The next day (yes, you gotta make this one in advance) drain chops, discarding brine. Pat chops dry with paper towel. Sprinkle pepper over each chop and rub in with your fingers.
Fire up your charcoal grill, and arrange medium hot coals for indrect grilling, with a drip pan in the middle. Here I've added a few chuncks of apple wood to partially smoke the chops as well.
Place the chops over the drip pan and close the grill. Ideally, you want to maintain about 300-350 in the grill, and the chops should take about 20-30 minutes.
Mmmmm. After about 20 minutes the chops are looking great, and taking on a nice color from the smoke. It's here that I'll give my spiel for a meat thermometer. If you're going to go to the trouble to cook a fine cut of meat like a steak or chop, why chance it. Take the guesswork out of the equation and get an instant read meat thermometer. That way, you can pull the meat off at the exact point of desired doneness, and not risk overcooking it.

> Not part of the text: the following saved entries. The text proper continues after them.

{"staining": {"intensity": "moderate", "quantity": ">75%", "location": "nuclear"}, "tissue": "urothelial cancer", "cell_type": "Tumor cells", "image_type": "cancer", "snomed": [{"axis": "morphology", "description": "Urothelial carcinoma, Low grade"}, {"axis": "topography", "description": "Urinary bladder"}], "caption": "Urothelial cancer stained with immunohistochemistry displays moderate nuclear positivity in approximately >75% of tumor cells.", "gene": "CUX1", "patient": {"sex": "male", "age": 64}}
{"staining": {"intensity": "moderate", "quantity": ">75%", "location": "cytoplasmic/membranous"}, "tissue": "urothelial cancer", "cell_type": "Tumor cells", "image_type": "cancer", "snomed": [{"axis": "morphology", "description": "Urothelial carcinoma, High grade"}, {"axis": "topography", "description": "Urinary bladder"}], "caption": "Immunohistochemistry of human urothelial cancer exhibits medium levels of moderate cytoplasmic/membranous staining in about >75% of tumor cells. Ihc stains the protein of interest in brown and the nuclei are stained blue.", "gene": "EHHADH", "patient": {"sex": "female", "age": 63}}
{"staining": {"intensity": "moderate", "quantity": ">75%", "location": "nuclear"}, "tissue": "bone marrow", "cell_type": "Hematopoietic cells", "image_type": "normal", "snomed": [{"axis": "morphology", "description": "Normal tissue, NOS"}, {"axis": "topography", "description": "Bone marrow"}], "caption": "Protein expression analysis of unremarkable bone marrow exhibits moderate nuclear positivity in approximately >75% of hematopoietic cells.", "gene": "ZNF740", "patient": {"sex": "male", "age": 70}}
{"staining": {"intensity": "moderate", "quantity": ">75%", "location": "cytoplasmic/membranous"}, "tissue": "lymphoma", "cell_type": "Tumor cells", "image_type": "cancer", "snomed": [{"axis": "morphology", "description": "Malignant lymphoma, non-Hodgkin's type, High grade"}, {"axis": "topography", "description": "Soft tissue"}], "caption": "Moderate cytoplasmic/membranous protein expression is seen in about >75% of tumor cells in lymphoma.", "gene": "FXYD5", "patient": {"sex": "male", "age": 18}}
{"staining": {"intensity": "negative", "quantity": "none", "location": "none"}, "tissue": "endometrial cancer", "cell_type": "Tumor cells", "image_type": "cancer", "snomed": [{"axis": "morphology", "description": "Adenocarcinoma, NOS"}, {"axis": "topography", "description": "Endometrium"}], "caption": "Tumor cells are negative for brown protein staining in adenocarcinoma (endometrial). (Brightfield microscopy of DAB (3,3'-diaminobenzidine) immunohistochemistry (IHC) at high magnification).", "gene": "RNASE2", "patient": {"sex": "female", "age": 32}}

That being said, I'll stay on my soap box a little longer. Most recipes call for cooking pork to 160 degrees, and while that may guarantee you a safe product, we find that pork done to this temp it way too dry. I pull my pork off of the grill when it reaches 135 degrees, and then let it rest for 10 minutes or so. It will continue to cook, and top out at 145-150, and be juicy and delicious, and perfectly safe too eat.
Okay, stepping off the soapbox now. Chops are done. So lets serve them, perhaps with some apple sauce, and that, a fine meal, will make.